After we say goodbye to the women, who walk out with grins as bright as the wattle and a promise to be back next week, Cassidy steps around the coffee cart and starts fiddling with the machine.

“I want an iced latte,” she says as she scoops ice into her reusable tumbler.

“Is that your way of asking me to make you one?”

Without waiting for her to answer, because I don’t need to hear her response to know, I grab the cup from her hands and get to work making us both a drink. I bump her hip with my own, nudging her out of the small space. Cassidy sits down on the edge of one of the tables, squished between two buckets, one overflowing with gum leaves and the other with a handful of the remaining pink banksias from this morning’s delivery.

“You always talk more when your hands are busy,” she muses as she reties the bow on her apron. “And I’m still certain something happened at the wedding.”

It’s been two weeks since Kaya’s wedding, and despite my efforts to convince her otherwise, Cassidy seems convinced there is a story to tell. I roll my eyes in response to her statement. “Nothing happened.”

“Noah said the same thing. But you both end up looking like Rudolf when you say it.”

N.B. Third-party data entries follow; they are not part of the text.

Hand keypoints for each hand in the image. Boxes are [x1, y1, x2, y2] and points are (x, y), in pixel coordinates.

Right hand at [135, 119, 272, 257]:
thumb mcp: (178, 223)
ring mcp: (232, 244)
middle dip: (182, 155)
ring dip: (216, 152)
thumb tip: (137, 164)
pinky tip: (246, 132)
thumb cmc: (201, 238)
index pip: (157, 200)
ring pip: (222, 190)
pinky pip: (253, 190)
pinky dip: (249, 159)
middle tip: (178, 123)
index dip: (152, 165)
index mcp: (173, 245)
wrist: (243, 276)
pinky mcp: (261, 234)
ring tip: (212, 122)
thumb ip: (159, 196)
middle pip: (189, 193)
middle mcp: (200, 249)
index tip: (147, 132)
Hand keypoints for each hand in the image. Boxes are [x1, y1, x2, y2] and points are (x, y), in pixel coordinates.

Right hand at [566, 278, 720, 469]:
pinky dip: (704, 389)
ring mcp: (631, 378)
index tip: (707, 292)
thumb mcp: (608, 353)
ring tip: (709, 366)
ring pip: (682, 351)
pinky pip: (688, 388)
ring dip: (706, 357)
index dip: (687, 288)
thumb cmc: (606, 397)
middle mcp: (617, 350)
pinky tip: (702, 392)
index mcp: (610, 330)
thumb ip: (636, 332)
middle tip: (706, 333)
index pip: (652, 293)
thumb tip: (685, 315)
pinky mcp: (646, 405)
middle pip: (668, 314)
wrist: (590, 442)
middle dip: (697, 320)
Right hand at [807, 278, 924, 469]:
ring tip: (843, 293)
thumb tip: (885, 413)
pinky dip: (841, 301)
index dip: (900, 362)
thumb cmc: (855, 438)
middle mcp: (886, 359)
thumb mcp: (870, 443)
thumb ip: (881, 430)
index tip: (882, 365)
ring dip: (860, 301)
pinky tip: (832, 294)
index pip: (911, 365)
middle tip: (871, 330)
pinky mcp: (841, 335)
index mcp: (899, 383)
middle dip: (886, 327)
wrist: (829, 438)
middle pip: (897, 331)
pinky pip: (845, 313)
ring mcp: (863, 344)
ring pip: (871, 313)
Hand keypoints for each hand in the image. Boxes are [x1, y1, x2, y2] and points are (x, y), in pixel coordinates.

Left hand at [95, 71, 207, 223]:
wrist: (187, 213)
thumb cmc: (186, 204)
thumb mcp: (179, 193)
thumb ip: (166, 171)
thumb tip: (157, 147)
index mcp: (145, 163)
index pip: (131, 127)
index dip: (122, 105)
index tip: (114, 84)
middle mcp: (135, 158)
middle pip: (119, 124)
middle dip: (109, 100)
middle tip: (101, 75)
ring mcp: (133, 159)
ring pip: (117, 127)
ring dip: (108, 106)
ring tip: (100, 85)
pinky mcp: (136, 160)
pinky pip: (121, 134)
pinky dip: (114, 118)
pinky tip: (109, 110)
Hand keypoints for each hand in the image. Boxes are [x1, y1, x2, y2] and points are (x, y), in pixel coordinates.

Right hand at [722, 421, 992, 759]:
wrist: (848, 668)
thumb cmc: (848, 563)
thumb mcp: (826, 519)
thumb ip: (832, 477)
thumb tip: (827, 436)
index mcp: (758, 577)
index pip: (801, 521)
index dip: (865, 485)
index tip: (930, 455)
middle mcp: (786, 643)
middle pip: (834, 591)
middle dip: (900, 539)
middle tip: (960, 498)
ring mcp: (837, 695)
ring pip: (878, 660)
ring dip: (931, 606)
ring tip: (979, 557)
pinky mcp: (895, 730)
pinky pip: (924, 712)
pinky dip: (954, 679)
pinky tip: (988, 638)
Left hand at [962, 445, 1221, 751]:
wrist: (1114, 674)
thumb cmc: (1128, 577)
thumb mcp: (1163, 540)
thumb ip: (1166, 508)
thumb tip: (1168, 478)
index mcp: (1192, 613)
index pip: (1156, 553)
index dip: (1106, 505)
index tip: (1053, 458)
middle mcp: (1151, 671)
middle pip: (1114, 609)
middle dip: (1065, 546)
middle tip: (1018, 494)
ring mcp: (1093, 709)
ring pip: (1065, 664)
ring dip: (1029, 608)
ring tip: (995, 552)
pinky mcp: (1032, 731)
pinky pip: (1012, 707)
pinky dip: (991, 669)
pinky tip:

Ignoring her, I wiggle my nose and focus on the drinks, adding a swirl of caramel syrup around Cassidy’s cup before pouring in the milk. I’ve tried to tell her Noah was the perfect gentleman when he walked inside and made sure I was safely in the apartment before leaving. She doesn’t believe there wasn’t more to it than that. And okay, I skipped the part where he carried me up the stairs and put me to bed. I skipped how I woke up a little in his arms and felt so at ease and warm that I didn’t want him to put me down. That I had to grab hold of my pillow to stop myself from grabbing him.

Normally, I tell Cassidy everything. But with Noah, it feels different. Maybe because they are cousins. Maybe because I’ve never quite felt this kind of pull to someone. Maybe because I still don’t know what it means or where to go from here.

Noah coming to the wedding with me meant nothing to him. He was helping a friend escape whatever terrible date my father had tried to set me up with. That was all.

I give our drinks a little shake to hide the shivers that race through me. Cassidy lunges forward to grab hers before sitting back down and taking her first sip.

“Mmm.” She closes her eyes as she tastes her drink.

“Seriously Cass, do youwantto know if anything happened between me and your cousin?”

She chokes a little, snapping her eyes open to gawk at me. “Did it?!”

The gentle bells of our electronic door sensor chime, freeing me from the conversation I don’t know how to finish. Cassidy jumps off the table and wipes her apron smooth with her free hand while she rushes to the counter to deposit her stainless steel cup. I lean down with the intent to put my own drink on the shelf under the cart.